Many of you probably saw a post from Forbes last week about the 14 things successful people do at the weekend. A fluff piece if ever I saw one – you only have to look at the title to see that. But an OK fluff piece. A few contributors offer advice and it’s pulled together as a post.
I was amazed that they found 14, and thought they’d stretched it a bit with a few of them. The key points were to make time for friends and family, socialise, get exercise, take in some sport or culture, switch off from technology, relax etc. And to avoid chores (number 1 on my list every weekend). I’d had a fairly chilled weekend myself, a bit of a home alone one, and had managed to do pretty much all of those, and I didn’t really give it much thought beyond that.
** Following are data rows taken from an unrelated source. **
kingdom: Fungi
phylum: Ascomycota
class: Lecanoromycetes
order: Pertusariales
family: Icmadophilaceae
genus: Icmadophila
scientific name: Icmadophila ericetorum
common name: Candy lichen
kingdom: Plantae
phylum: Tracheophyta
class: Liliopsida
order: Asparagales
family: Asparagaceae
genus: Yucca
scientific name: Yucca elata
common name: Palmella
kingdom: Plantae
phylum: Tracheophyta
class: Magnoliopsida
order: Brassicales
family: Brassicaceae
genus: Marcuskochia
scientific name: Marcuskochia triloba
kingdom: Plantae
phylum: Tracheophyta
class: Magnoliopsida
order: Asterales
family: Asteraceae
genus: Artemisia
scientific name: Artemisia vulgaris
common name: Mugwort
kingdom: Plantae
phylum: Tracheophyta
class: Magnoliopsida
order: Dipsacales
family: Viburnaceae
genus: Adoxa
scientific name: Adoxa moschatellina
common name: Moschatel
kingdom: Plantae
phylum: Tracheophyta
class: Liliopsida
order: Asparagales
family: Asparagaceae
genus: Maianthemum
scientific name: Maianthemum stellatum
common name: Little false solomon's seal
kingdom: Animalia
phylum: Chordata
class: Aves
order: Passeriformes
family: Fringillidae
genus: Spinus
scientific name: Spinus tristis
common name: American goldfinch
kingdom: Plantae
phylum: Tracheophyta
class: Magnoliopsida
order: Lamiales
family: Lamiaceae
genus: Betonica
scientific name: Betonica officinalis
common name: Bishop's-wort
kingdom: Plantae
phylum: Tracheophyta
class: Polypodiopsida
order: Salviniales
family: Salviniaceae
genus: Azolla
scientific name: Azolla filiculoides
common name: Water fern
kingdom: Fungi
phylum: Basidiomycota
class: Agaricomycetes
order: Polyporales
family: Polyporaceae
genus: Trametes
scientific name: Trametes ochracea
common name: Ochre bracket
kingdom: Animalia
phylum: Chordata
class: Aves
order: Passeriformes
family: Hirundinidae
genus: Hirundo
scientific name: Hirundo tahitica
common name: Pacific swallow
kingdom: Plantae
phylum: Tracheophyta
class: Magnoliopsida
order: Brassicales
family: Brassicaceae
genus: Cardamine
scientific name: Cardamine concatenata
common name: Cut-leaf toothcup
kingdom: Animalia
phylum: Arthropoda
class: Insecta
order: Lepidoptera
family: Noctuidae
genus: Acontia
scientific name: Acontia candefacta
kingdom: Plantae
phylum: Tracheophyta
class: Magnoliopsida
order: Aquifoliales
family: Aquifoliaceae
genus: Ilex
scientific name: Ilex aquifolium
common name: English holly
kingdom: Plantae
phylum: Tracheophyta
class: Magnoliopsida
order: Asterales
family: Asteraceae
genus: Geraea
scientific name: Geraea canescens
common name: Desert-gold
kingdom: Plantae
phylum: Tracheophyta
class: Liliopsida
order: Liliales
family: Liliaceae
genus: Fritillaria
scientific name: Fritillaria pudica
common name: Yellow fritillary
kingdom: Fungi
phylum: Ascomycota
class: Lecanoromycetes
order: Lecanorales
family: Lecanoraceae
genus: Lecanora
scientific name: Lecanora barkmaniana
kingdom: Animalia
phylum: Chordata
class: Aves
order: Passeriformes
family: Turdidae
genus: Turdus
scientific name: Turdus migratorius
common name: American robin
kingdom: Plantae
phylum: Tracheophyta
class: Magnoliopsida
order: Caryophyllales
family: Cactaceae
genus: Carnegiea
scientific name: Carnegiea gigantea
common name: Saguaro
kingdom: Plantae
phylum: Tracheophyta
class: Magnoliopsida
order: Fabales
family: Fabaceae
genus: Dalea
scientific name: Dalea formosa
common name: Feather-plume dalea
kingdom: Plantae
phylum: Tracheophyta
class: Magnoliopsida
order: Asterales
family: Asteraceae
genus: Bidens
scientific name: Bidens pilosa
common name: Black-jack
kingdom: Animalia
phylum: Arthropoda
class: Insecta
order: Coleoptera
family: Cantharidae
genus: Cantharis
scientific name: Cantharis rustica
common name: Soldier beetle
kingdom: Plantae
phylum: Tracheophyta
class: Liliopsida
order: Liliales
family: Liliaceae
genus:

When I wrote about lists a few months back I made mention of this type of content. It’s subjective, not to be taken too seriously and passes a few minutes. As someone who curates content for others I have learned that these fluff piece do seem to engage and to get people interacting – hard as it may be for the social HR/Recruitment commentariat to stomach, but some less social savvy followers enjoy it.
And so I shared the Forbes post on LinkedIn, not to everyone’s approval. The overall view was that the post was patronising, and we didn’t need Forbes to tell us how to spend the weekend. Which is true…except I’m not sure how many readers would have thought that the article was a checklist of things they ought to be doing.
As I said at the time of the HR Power Tweeters list furore, I think some are in danger of over intellectualising the thought processes behind this type of content. There’s a place for all of it – the navel gazing posts, the think piece posts, the humorous posts, the photo montage posts, the list posts…and the fluffy posts.